Es geht um den Erkenntnisprozess. Das ist meiner Meinung nach das Geniale am Mk-Ev. Was ist das für eine andere Textgattung?

bearbeitet von Weihrauch
Geschrieben

Die Quellen des Lebens……..

 

Worin besteht genauer das „Evangelium“, die „frohe Botschaft“, die Jesus den Menschen verkündet hat ?

( „Die Zeit ist erfüllt, das Reich Gottes ist nahe. Kehrt um, und glaubt an das Evangelium.“ Markus 1, 15 ) 

 

Der Evangelist Markus verweigert uns in seinen ersten Kapiteln ( offensichtlich ? scheinbar ? ) eine klare Antwort. 

Wir lesen nur: „Und die Menschen waren sehr betroffen von seiner Lehre, denn er lehrte sie, wie einer, der göttliche Vollmacht hat, nicht wie die Schriftgelehrten.“ ( Markus 1, 22 )

 

Markus erzählt uns in seinen ersten Kapiteln, dass Jesus in der Gegend um den See Genesareth seine „Froh-Botschaft“, sein „Evangelium“ verkündete: „Und er zog durch ganz Galiläa, predigte in den Synagogen und trieb die Dämonen aus.“ ( Markus 1, 39 ) 

 

Was wir aber in den ersten Kapiteln erfahren, ist das, was Jesus tut.: Er heilt Menschen von ihren verschiedenen Krankheiten und treibt Dämonen aus. ( Markus 1, 32f. ). Darin besteht offensichtlich das Evangelium Gottes, die frohe Botschaft. Menschen erfahren „Heilung“, kein rein abstraktes „Heil“…sondern erfahren bis in die eigene Körperlichkeit hinein, wie sich die Nähe Gottes, durch Jesus „verkörpert“, konkret heilsam an der jeweiligen Person direkt auch „leiblich“ auswirkt. 

 

Markus beschreibt in seinem ersten Kapitel, wie in der Synagoge von Kafarnaum ein Mann saß, der von einem unreinem Geist besessen war. Als Jesus sich dem Mann nähert, fangen die unreinen Geister sofort an Jesus laut anzuschreien: „Was haben wir mit dir zu tun, Jesus von Nazareth ? Bist du gekommen, um uns ins Verderben zu stürzen ? Ich weiß, wer du bist: Du bist der Heilige Gottes.“ ( Markus 1, 23f. ) 

 

Nachdem Jesus den Mann von seinem unreinen Geist geheilt hat, heißt es bei Markus: „Da erschraken alle und einer fragte den anderen: Was hat das zu bedeuten ? Hier wird mit Vollmacht eine ganz neue Lehre verkündet.
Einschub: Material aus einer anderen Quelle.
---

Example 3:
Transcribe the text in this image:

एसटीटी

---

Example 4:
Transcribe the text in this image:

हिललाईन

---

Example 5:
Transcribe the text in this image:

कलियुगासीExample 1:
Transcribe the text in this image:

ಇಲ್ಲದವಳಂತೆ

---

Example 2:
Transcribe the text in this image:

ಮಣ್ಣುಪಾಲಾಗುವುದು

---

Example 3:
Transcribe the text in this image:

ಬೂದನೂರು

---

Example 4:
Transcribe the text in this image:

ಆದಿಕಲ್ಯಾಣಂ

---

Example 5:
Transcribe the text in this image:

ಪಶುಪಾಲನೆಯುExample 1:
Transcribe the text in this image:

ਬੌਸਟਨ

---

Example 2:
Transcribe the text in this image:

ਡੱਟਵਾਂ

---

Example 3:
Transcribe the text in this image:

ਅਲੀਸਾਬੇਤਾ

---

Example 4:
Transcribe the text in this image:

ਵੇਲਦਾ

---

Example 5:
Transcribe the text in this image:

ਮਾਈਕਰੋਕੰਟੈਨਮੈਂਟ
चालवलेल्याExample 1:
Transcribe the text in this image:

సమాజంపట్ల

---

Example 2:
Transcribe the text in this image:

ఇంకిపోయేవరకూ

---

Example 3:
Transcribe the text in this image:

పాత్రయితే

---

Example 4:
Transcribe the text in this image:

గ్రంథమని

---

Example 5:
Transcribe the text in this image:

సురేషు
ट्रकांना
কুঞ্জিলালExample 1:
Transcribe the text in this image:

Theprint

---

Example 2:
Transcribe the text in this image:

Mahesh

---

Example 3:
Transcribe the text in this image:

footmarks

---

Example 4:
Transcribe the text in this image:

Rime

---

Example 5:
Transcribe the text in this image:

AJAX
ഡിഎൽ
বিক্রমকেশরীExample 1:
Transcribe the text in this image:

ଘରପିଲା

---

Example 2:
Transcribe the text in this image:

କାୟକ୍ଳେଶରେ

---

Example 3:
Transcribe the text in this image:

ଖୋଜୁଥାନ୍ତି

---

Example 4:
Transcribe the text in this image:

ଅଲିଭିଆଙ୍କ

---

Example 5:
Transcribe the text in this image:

Sogar die unreinen Geister gehorchen seinem Befehl.“ ( Markus 1, 27 ) 

 

Die „neue Lehre“, die hier mit „Vollmacht“ verkündet wird, besteht hier in diesem Kapitel in der Austreibung der unreinen, bösen Geister, der „Dämonen“ und der Heilung von „Besessenen“. Summarisch schreibt Markus an einer Stelle: „Am Abend, als die Sonne untergegangen war, brachte man alle Kranken und Besessenen zu Jesus. Die ganze Stadt war vor der Haustür versammelt und er heilte viele, die an allen möglichen Krankheiten litten, und trieb viele Dämonen aus.“ ( Markus 32ff. ).

 

Später wird der Evangelist Lukas diese Krankenheilungen und Dämonenaustreibungen so eindrucksvoll zusammenfassen: „Wenn ich aber die Dämonen durch den Finger Gottes austreibe, dann ist doch das Reich Gottes schon zu euch gekommen.“ ( Lukas 11,20 ) 

 

Jesus, der Arzt, der Heiler, der „Heiland“…. ( „Komm, du Heiland aller Welt….)  so sagt auch Jesus, seine Krankenheilungen erklärend: „Nicht die Gesunden brauchen den Arzt, sondern die Kranken.“ ( Markus 2,17 ) 

 

Neben diesen Erzählungen von Krankenheilungen und Austreibungen von Dämonen und bösen Geistern, von der Heilung von Besessenen erfahren wir im Markus-Evangelium aber doch noch weitere Aspekte über das „Evangelium Gottes“.

 

Im zweiten Kapitel wird von einem Gelähmten berichtet, der zu Jesus gebracht wird….. in diesem kleinen Abschnitt ( Markus 2, 1 - 12 ) wird ein ganz neuer Aspekt in die Erzählung eingeführt: „Mein Sohn, deine Sünden sind dir vergeben.“ Hier ist also plötzlich nicht mehr nur von Krankenheilungen und Dämonenaustreibung die Rede, sondern explizit von Sündenvergebung. Direkt daran schließt sich auch dann die Auseinandersetzung mit einigen Schriftgelehrten an: „Wie kann dieser Mensch so reden ? Er lästert Gott. Wer kann Sünden vergeben außer dem einen Gott ? 

 

Thematisch klingen hier bereits zwei „Themenkreise“ bei Markus an: Einmal die „Sündenvergebung“ als Zeichen für das Kommen des Reiches Gottes und als konkretes „Evangelium“ für die Menschen. Dann eben: Die Auseinandersetzung mit den „Schriftgelehrten“. 

 

Weitere „Diskussionsthemen“ zwischen Jesus und den Schriftgelehrten werden bei Markus im Folgenden erzählt: 

 

Das Mahl mit den Zöllnern und Sündern. ( Markus 2, 13 - 17 ) 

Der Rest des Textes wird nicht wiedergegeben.